The team found 107 studies that showed multifaceted and complex tendencies and some overarching patterns. The current scoping review revealed that the SARS-CoV-2 pandemic significantly influenced all facets of sexual health based on these 107 included articles. Except for lone sex behaviors, mostly negative COVID-19 ramifications were identified, but overall, findings were complex and unpredictable among all population segments.
Concerning sexual behaviors, the investigations demonstrated a strong tendency for a drop in partnered sexual practices, particularly for individuals who are not sharing a home or in a committed partnership. In contrast, studies revealed a rise in solitary sexual behaviors like masturbation and the use of pornography; some research even suggested a propensity to try out novel sexual behaviors.
During the COVID-19 pandemic, pornography use was a widely practiced sexual activity globally. Some studies also revealed a substantial rise in porn usage, particularly among men or younger people. These findings were in line with earlier studies that show a hike in pornographic desire following the COVID-19 lockdown.
Despite inconsistent results concerning digital sex practices like online dating and sexting, the general trend indicated a comparatively small or even declining engagement in these behaviors. Additionally, research repeatedly demonstrated a general decline in casual sex activities and sexual risk behaviors. Contrarily, few analyses discovered a high or even rising prevalence of unsafe sex, mostly among men who have sex with other men (MSM).

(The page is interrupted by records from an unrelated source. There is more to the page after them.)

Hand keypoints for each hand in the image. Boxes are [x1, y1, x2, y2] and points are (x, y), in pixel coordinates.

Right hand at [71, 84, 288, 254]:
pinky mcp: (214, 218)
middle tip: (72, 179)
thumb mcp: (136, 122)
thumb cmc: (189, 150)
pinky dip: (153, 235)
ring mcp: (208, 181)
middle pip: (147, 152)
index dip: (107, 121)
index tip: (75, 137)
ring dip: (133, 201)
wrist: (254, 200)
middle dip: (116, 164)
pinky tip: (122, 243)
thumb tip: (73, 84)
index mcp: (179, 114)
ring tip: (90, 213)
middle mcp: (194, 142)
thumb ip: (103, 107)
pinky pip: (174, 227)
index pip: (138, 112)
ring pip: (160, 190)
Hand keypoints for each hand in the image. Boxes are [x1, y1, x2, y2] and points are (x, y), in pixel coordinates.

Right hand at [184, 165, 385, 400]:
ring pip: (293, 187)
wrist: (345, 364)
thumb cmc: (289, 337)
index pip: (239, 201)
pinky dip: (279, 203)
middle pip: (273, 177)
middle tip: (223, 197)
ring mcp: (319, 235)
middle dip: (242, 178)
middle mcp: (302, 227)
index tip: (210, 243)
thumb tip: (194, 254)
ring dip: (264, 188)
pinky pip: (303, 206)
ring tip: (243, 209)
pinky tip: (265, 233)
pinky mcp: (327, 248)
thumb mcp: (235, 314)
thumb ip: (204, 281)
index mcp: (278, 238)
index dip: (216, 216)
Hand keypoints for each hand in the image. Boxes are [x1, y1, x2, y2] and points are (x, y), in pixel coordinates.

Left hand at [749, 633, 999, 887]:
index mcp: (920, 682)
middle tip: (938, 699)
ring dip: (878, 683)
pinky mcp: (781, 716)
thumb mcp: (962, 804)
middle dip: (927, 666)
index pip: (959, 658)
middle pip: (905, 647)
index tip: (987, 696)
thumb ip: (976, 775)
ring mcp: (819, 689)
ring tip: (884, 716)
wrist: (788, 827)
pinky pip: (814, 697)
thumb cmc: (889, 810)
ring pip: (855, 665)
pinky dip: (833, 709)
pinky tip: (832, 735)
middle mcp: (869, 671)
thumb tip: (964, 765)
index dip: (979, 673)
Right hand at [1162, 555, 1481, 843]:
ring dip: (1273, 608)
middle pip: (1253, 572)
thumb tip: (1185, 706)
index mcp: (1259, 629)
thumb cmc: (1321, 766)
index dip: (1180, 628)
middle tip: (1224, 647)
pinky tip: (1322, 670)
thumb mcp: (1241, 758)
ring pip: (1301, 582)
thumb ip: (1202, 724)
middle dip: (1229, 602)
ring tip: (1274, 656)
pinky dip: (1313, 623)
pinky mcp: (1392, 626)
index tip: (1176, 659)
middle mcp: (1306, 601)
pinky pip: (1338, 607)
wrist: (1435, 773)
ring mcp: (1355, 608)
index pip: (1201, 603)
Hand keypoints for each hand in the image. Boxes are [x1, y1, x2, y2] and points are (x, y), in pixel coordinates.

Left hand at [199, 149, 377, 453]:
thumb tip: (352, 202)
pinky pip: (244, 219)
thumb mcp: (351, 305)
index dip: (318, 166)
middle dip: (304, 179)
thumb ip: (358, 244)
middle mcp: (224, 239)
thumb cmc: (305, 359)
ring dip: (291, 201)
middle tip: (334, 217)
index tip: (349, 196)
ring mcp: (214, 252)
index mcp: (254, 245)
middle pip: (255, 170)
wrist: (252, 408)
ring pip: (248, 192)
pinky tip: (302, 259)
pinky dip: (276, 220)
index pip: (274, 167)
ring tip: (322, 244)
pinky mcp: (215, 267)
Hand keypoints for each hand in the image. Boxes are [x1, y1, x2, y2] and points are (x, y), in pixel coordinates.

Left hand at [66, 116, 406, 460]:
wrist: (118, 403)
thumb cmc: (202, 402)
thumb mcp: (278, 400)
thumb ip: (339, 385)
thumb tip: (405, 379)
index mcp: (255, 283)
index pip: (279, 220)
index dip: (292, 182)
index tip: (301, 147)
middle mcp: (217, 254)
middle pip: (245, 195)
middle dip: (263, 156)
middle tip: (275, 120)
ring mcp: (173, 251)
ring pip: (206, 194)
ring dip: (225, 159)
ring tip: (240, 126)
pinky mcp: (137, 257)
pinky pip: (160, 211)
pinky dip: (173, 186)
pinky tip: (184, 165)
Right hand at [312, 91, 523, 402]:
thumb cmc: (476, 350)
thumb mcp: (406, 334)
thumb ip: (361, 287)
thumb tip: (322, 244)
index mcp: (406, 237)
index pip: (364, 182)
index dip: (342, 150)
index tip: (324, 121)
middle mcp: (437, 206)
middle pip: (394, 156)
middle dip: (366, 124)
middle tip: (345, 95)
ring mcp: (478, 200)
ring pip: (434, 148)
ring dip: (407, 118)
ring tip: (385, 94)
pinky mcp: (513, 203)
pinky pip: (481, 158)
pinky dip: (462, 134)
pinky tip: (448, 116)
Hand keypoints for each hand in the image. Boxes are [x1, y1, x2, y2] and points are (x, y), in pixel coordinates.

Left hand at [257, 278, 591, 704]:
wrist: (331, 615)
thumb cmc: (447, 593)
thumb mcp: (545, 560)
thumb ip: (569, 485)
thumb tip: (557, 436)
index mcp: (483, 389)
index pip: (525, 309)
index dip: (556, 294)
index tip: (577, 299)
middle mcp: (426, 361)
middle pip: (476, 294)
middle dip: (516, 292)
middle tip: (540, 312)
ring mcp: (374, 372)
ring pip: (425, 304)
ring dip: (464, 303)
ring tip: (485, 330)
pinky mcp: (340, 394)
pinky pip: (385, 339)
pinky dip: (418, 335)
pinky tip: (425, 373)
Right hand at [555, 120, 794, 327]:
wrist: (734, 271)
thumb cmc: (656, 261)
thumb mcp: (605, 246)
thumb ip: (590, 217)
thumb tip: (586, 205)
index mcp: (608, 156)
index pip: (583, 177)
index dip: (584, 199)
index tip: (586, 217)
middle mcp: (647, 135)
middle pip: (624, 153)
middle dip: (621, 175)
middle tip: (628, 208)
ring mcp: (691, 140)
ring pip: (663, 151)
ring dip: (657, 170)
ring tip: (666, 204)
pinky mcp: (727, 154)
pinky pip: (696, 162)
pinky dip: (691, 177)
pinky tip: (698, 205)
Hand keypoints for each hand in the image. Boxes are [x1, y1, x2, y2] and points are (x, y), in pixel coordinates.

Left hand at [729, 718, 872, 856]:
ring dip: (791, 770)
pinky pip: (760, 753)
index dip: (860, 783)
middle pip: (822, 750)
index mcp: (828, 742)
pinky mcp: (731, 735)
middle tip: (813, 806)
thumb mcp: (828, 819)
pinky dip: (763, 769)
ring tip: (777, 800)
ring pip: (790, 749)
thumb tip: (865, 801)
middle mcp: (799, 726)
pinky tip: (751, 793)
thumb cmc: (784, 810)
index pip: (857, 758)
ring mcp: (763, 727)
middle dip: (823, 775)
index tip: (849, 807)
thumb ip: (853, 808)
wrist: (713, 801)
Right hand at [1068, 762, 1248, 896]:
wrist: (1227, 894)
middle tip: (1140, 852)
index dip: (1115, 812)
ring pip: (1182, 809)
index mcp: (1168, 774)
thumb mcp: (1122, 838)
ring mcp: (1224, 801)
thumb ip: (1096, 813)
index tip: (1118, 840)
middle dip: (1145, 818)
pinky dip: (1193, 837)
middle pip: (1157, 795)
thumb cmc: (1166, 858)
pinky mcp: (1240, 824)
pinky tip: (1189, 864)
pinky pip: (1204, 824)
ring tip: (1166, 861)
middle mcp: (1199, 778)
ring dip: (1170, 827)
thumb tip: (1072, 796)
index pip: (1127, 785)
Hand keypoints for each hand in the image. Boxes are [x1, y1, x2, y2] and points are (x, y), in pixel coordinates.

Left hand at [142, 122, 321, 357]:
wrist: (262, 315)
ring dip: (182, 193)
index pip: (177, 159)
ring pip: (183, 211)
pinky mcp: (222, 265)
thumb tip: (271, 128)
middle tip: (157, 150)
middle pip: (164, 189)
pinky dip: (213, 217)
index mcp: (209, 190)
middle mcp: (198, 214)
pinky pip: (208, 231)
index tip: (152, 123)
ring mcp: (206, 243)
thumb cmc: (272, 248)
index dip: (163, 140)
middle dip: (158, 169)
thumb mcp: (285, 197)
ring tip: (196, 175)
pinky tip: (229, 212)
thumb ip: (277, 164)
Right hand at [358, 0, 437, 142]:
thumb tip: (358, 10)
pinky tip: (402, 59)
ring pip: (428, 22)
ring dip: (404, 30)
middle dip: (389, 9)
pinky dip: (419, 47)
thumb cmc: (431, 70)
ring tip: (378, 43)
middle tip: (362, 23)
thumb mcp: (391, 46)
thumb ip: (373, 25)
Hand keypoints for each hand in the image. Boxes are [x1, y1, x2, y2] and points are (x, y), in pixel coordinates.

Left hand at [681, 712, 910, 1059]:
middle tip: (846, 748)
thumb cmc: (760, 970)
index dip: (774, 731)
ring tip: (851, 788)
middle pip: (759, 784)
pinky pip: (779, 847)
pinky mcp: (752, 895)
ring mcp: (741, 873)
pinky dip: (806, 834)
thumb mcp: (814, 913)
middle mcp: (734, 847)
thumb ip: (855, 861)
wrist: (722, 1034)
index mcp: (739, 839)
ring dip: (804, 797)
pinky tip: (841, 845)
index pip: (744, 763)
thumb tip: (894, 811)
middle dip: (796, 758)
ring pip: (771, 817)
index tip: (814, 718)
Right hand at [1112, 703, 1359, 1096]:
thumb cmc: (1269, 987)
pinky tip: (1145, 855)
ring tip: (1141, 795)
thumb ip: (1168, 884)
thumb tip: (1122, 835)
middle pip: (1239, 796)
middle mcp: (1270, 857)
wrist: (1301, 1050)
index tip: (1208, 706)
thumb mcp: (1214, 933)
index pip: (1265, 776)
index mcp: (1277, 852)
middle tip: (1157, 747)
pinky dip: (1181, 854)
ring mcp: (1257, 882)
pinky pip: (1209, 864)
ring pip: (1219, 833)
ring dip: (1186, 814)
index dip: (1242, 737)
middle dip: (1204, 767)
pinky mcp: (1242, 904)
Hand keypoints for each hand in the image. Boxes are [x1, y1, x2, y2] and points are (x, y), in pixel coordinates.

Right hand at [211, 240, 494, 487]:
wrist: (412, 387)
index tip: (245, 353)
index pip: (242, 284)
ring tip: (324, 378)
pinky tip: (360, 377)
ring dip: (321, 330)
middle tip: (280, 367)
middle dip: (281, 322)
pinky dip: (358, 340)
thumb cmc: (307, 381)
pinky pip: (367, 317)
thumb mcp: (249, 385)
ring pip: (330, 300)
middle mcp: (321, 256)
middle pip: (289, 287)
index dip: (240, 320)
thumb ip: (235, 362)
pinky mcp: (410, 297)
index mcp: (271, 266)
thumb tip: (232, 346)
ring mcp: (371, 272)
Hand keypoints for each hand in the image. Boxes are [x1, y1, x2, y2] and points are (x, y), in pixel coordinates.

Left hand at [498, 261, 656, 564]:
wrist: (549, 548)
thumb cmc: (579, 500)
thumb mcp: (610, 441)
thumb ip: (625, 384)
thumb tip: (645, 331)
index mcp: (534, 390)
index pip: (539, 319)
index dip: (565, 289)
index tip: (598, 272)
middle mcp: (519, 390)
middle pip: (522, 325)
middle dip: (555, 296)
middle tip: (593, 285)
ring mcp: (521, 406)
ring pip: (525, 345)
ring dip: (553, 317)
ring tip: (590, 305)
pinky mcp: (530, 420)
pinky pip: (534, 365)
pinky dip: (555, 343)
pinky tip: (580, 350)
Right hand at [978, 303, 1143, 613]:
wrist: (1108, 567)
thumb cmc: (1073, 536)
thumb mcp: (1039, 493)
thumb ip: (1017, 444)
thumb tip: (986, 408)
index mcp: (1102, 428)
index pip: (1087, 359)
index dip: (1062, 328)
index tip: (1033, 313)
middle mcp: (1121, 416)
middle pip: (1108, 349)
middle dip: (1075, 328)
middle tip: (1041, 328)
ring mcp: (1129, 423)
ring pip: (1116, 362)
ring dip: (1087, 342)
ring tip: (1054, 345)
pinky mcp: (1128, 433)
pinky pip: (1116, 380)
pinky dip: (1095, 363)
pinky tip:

The included studies showed that while some participants' sexual functioning improved or declined, about 50% of the subjects experienced no changes. The review concluded that diverse contextual and sociodemographic factors attenuated sexual behavior, functioning, and satisfaction during the SARS-CoV-2 pandemic. Finally, there was a strong correlation between sexual health and general mental health.
The literature called attention to various populations more vulnerable to sexual hardships amid societal lockdowns. Further, it indicated that COVID-19 limitations had a more detrimental effect on women's total sexual function than men's. Remarkably, few studies suggested that consistent relationships, intimacy, and sexual acts may be protective during a severe health crisis like this.
The present scoping review illustrated a broad set of SARS-CoV-2-associated impacts on sexual well-being, such as a general drop in coupled sex and a parallel rise in solitary sexual behaviors. It also highlighted the need for further investigation into the potential long-term effects of the COVID-19 pandemic on different population cohorts and all facets of sexual health. The team also strongly advised repeated reviews of the newly published material in this area.
In addition, the authors pointed out that almost all of the chosen studies only used a cross-sectional, observational questionnaire method to look into different dimensions of sexuality during SARS-CoV-2 lockdowns. Hence, there was no way to distinguish between distinct contributing factors or identify the precise causal pathways underlying variations in sexual health. Besides, the investigators mentioned that they employed the scoping review approach since it offers a more thorough overview versus a systematic review.